Me, washing my hands in front of a mirror:
There’s a woman reading the bible on the tube. Fighting the urge to lean over to her and say “He dies at the end”.
Create a time machine to the 70s by carpeting your entire toilet.
If you think January has been a big month for marches, you’re gonna lose your mind when you hear what the 3rd month of the year is called.
That blue kool-aid that barbers keep their combs in tastes funny.
I have two selves:
One wants to be skinny and my jeans to fit. The other is a fat, hungry monster who would murder her own grandmother for a butterfinger.
My friend said she loves to be scared so I dropped her expensive makeup compact onto the floor
I hate the crossword. If someone asked me in person to name “Someone getting dressed for lunch?” and then they smiled wryly and said “salad” I would ruin their life
shout out to the women in the hot dog eating contest who ate 2 dogs in 5 minutes… no competitive streak no urgency just taking the stage for a light lunch
I’m sorry I laughed when you said my cannibal joke was in poor taste.

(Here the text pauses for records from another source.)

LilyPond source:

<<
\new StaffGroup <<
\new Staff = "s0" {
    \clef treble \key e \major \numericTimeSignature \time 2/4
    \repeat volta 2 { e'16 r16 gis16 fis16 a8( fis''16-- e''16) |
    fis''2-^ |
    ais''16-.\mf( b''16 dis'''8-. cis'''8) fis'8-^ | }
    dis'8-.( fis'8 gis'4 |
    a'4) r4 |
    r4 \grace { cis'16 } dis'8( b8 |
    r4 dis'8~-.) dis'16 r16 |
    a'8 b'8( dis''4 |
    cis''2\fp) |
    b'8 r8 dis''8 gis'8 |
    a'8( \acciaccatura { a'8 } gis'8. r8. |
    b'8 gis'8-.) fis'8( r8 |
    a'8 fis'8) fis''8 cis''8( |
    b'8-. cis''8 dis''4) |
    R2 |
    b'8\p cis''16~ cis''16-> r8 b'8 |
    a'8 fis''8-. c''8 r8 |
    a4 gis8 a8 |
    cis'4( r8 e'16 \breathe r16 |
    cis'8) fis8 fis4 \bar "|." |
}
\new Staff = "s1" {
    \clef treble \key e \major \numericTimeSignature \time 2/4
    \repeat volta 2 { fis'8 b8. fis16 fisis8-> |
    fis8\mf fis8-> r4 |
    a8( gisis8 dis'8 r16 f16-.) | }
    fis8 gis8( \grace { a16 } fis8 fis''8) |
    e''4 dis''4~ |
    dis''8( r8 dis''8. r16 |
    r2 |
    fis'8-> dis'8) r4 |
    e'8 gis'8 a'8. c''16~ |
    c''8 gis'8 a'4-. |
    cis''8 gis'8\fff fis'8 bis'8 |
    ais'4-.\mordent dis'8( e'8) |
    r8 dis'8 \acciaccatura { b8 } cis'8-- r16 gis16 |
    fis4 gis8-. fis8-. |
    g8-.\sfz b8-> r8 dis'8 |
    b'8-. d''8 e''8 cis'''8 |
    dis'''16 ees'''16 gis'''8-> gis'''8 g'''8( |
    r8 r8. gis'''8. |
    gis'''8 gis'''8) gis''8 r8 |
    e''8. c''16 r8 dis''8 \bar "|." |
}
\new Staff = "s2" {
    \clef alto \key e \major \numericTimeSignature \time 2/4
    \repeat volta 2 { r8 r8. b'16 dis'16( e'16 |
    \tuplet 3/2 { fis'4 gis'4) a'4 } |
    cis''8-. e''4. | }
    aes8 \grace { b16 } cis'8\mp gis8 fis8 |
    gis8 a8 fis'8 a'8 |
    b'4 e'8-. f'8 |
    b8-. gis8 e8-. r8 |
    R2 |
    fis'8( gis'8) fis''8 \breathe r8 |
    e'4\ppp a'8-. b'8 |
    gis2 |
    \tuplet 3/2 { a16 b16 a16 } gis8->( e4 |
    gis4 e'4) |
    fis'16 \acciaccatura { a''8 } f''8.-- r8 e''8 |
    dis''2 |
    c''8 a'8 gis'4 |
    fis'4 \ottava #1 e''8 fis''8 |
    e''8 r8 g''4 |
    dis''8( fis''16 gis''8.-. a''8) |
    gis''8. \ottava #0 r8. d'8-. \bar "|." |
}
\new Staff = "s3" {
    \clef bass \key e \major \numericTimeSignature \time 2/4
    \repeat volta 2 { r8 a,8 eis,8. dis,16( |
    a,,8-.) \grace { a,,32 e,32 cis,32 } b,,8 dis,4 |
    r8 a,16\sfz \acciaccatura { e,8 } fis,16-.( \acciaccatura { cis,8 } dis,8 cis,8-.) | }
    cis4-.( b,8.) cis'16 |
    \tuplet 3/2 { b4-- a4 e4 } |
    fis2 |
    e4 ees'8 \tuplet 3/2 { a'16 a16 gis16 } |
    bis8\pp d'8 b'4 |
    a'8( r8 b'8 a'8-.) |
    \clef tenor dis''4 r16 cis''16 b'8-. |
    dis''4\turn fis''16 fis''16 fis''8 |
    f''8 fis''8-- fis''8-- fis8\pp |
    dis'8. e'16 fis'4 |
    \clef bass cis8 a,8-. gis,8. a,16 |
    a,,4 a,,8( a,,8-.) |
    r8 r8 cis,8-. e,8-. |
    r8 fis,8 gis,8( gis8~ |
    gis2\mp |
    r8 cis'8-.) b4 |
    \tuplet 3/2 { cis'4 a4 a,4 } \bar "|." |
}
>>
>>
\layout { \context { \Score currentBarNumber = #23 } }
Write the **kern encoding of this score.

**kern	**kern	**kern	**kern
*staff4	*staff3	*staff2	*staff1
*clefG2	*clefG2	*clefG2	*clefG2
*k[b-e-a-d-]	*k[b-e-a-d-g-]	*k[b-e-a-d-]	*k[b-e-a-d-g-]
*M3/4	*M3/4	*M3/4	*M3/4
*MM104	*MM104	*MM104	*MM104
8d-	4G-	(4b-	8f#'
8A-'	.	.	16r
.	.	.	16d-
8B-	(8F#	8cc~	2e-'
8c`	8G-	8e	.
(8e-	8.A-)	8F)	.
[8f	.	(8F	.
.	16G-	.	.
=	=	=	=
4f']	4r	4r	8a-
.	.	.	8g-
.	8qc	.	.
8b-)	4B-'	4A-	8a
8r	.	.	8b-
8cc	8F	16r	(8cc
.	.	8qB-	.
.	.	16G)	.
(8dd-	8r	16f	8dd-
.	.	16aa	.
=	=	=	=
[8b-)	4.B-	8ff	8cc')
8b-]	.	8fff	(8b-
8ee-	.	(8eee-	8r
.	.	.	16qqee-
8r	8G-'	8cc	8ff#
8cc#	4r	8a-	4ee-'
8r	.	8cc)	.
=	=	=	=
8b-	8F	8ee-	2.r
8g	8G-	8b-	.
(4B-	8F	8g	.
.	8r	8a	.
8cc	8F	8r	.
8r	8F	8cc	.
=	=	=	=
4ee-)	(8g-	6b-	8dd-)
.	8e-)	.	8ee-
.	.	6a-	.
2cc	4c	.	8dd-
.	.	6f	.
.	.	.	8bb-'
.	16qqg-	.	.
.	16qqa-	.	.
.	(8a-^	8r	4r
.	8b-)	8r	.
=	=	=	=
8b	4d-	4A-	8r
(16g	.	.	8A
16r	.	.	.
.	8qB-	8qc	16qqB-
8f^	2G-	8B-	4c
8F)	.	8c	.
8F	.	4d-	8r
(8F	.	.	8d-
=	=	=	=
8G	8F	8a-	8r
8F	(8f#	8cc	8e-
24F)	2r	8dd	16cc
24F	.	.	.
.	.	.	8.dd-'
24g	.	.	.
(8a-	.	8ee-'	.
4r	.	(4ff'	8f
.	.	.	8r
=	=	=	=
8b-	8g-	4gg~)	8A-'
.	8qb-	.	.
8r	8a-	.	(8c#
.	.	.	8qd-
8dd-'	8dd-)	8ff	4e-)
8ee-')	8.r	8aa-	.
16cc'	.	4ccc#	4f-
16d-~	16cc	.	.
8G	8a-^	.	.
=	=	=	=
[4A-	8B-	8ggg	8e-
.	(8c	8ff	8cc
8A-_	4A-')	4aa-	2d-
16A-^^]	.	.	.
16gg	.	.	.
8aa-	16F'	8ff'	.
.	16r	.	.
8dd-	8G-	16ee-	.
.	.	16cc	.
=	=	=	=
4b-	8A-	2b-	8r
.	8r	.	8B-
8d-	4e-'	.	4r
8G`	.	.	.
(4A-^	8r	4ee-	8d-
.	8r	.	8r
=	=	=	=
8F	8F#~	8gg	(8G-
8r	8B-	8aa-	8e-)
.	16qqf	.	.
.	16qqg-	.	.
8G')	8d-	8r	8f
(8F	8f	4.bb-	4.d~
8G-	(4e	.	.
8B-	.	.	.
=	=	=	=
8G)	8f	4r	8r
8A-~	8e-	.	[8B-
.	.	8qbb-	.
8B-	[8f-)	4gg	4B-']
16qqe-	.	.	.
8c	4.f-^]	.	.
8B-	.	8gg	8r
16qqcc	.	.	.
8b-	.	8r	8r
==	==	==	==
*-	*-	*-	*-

A Match(.com), but for socks.
“the blood moon rises once again” [the dishes i washed yesterday respawn in my sink]
Fog is like lingerie for the sky.
A girl named ReAnne laying in bed each night wondering if she had an older sister named Anne and where she went wrong
I was called a village idiot today which really upset me. I live in a city.
Me: Haha I just never know what to do with my hands while getting my picture taken.
Cop taking my mugshot: Just hold still.
Yesterday I told my husband I was gonna get rid of all the kid’s toys because the house is full and today he told me I couldn’t buy any new ones, as if he thinks I meant it
COP: Do you know why I stopped you?
HIM: We were going too fast?
COP: Yes. Get to know her first. Don’t just talk about yourself either.
date: i love that you know about plots of land
me: thanks that means a lot
I don’t think you’re a bad person. I just think you’re immature and lack intelligence. Hope that helps!
The average person swallows over 4,000 spiders each year. More than that. Tens of thousands. Hundreds of thousands of spiders. It’s crazy.